MATERIAL PROVIDED:
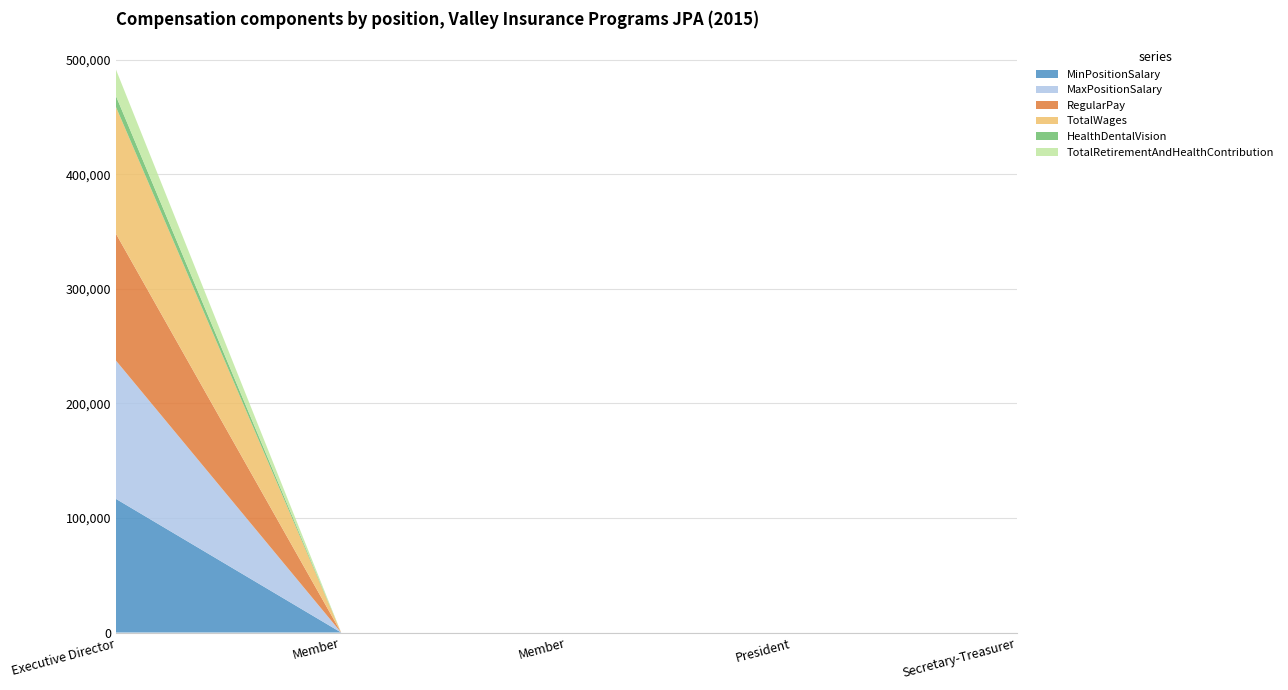

Reading right to left, transcribe all the data shown in this chart.

MinPositionSalary: 0	0	0	0	116724
MaxPositionSalary: 0	0	0	0	120809
RegularPay: 0	0	0	0	110742
TotalWages: 0	0	0	0	110742
HealthDentalVision: 0	0	0	0	9552
TotalRetirementAndHealthContribution: 0	0	0	0	23136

DESCRIPTION OF THE TASK:
Copy the lines above word for word, but leave out the picture.

WORKED SOLUTION:
Reading right to left, transcribe all the data shown in this chart.

MinPositionSalary: 0	0	0	0	116724
MaxPositionSalary: 0	0	0	0	120809
RegularPay: 0	0	0	0	110742
TotalWages: 0	0	0	0	110742
HealthDentalVision: 0	0	0	0	9552
TotalRetirementAndHealthContribution: 0	0	0	0	23136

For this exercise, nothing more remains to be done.